1. MUNICIPAL CORPORATIONS (§ 788*)-SIDEWALKS-DUTY TO MAINTAIN. A city owes to the traveling public the duty of exercising reasonable care to keep its sidewalks in a reasonably safe condition, but, in order to render it liable for injuries for failure to perform such duty, it must appear that the city knew, or had reasonable cause to know, of the defective condition of the walk for a sufficient length of time before the accident to enable it to put it in repair.

[Ed. Note.-For other cases, see Municipal Corporations, Cent. Dig. 88 1641-1643, 1646, 1652; Dec. Dig. § 788.*]

2. MUNICIPAL CORPORATIONS (§ 821*)-DEFECTIVE SIDEWALKS-GRATING-INJURY TO PEDESTRIAN-CONTRIBUTORY NEGLIGENCE.

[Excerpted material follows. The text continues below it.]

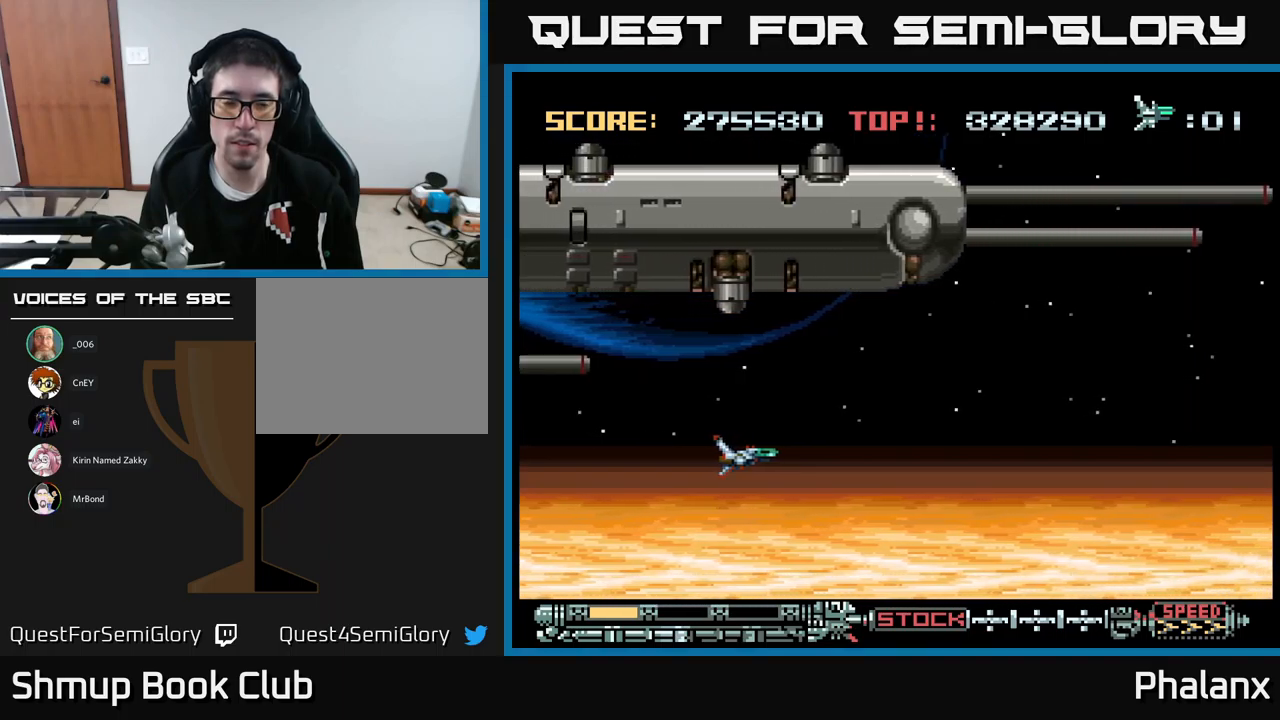
{"buttons": ["DPAD_LEFT"], "events": [[50, "DPAD_LEFT", "down"], [266, "DPAD_LEFT", "up"], [383, "DPAD_LEFT", "down"]]}
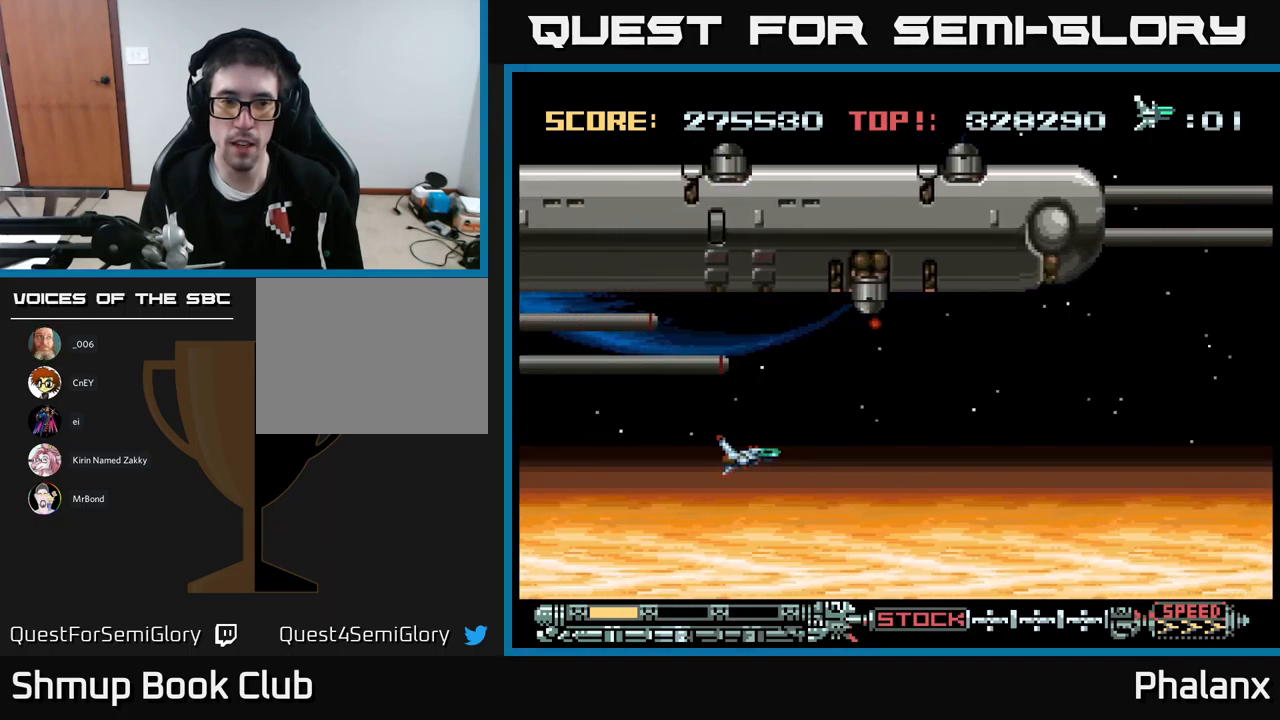
{"buttons": [], "events": [[483, "DPAD_LEFT", "up"]]}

A grating extending nearly across a sidewalk was defective in that the edge of one of the sections was elevated above the other where they joined. Plaintiff, a cripple who walked with crutches, was familiar with the grating and with its defective condition. On the occasion of his injury the sidewalk and the adjacent road were icy, and he undertook to cross the grating, in the way he had frequently done before, by getting a solid foothold as he approached it and then stepping or swinging over it on his crutches. In some manner he struck the end of one of his crutches against the elevated edge of one of the sections of the grating and fell and was injured. Held, that he was not guilty of contributory negligence as a matter of law.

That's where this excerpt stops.